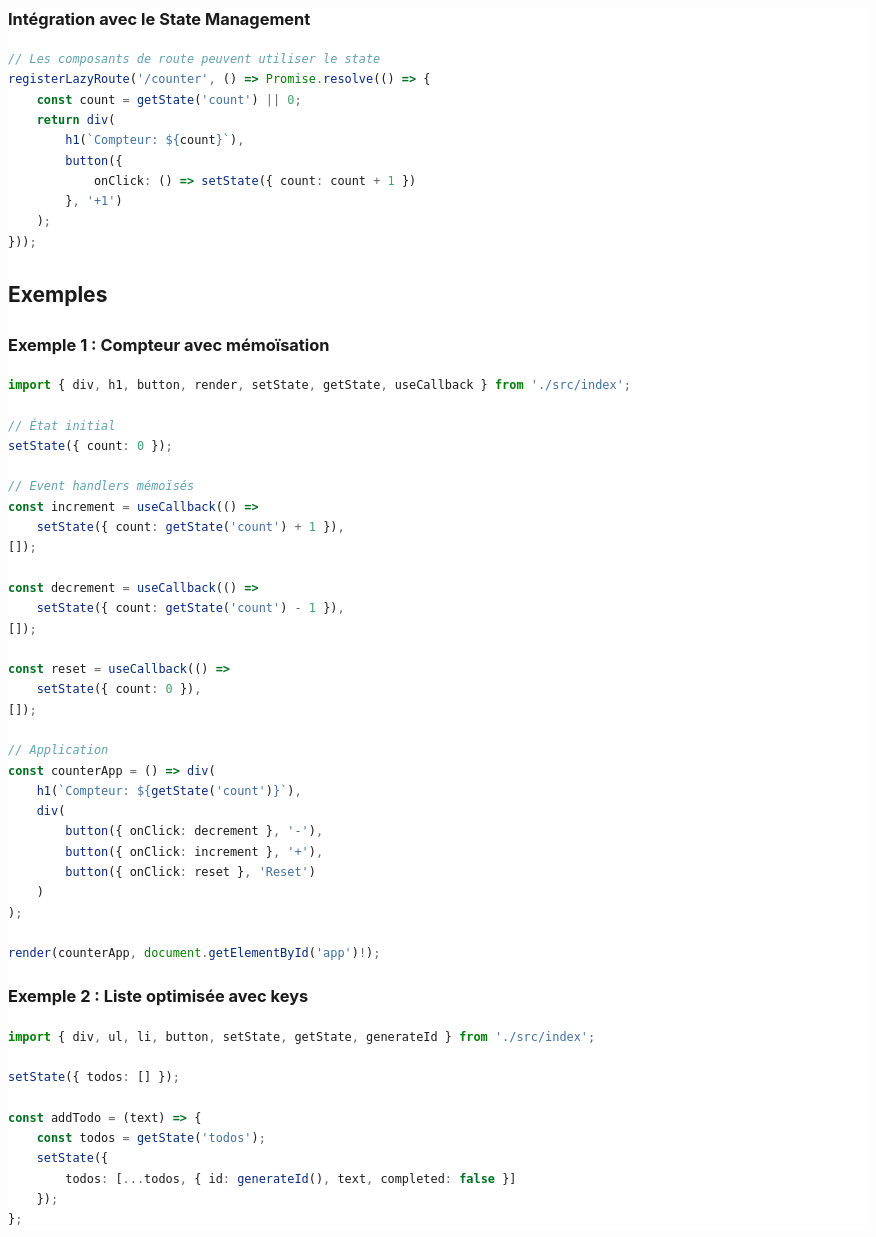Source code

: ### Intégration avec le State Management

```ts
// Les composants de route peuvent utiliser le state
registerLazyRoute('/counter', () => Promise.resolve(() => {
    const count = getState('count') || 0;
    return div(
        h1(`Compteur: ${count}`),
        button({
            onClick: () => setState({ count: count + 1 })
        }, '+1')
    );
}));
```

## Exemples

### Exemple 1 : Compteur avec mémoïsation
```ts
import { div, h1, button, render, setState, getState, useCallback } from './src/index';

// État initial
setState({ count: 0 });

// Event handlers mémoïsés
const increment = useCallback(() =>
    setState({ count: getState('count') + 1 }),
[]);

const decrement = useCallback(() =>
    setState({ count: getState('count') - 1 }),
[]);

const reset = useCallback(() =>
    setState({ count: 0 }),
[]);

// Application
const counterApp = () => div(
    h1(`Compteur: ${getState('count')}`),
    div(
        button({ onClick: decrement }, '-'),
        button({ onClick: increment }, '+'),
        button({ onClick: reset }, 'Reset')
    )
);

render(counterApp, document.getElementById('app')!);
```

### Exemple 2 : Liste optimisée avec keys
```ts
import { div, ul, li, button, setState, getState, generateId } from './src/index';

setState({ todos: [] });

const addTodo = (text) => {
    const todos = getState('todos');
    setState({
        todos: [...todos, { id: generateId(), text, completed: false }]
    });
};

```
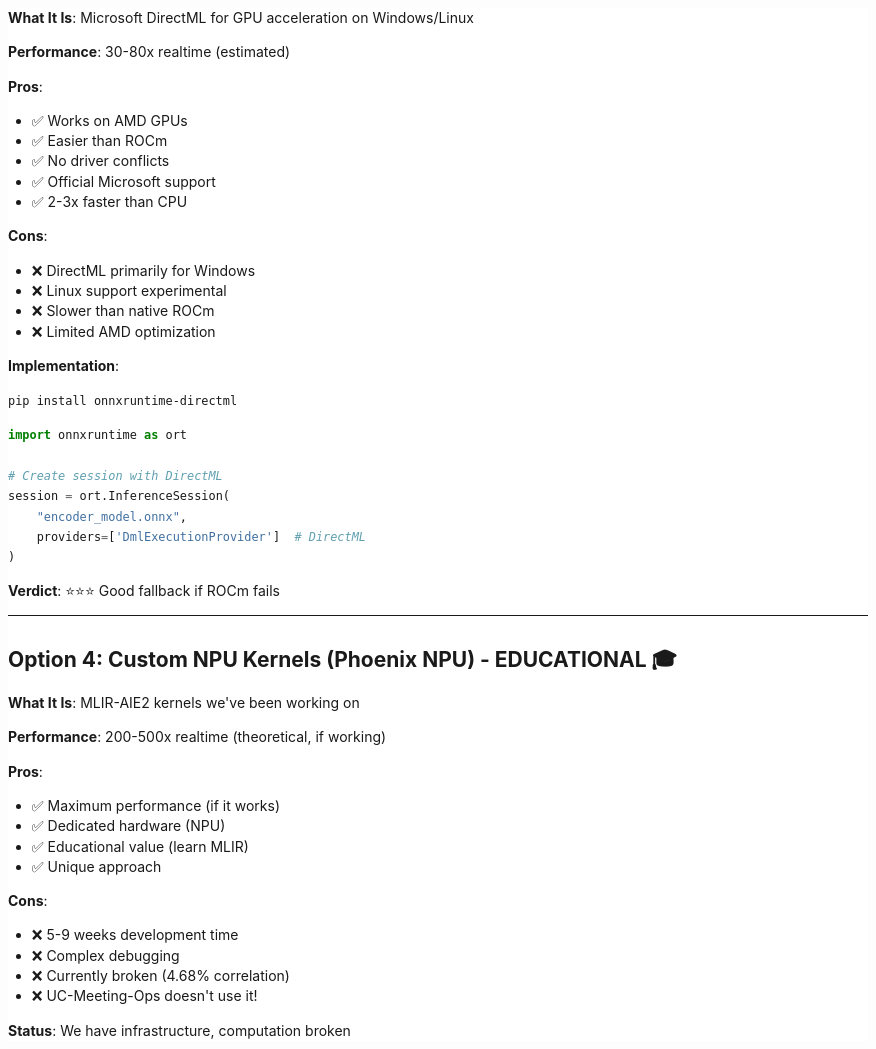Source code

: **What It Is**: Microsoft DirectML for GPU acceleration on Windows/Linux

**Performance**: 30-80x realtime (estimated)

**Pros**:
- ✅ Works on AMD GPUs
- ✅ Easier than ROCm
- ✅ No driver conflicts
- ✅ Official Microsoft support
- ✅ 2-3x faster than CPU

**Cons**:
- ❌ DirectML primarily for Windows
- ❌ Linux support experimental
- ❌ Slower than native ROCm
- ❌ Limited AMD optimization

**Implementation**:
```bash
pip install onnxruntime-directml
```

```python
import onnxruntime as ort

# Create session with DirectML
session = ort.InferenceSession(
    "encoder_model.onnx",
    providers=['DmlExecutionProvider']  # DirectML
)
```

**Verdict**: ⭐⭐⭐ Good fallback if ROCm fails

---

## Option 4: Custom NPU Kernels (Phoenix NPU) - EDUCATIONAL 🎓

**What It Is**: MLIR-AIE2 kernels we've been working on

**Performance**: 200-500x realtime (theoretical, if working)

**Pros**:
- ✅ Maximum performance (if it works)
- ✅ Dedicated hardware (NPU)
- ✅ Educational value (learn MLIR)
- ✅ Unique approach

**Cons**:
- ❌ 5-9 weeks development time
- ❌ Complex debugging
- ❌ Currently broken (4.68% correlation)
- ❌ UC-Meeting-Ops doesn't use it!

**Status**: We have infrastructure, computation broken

= = = = = = =

Task objective
Within the listing above, copy each line that has the string "MLIR".

Solution for this problem
**What It Is**: MLIR-AIE2 kernels we've been working on
- ✅ Educational value (learn MLIR)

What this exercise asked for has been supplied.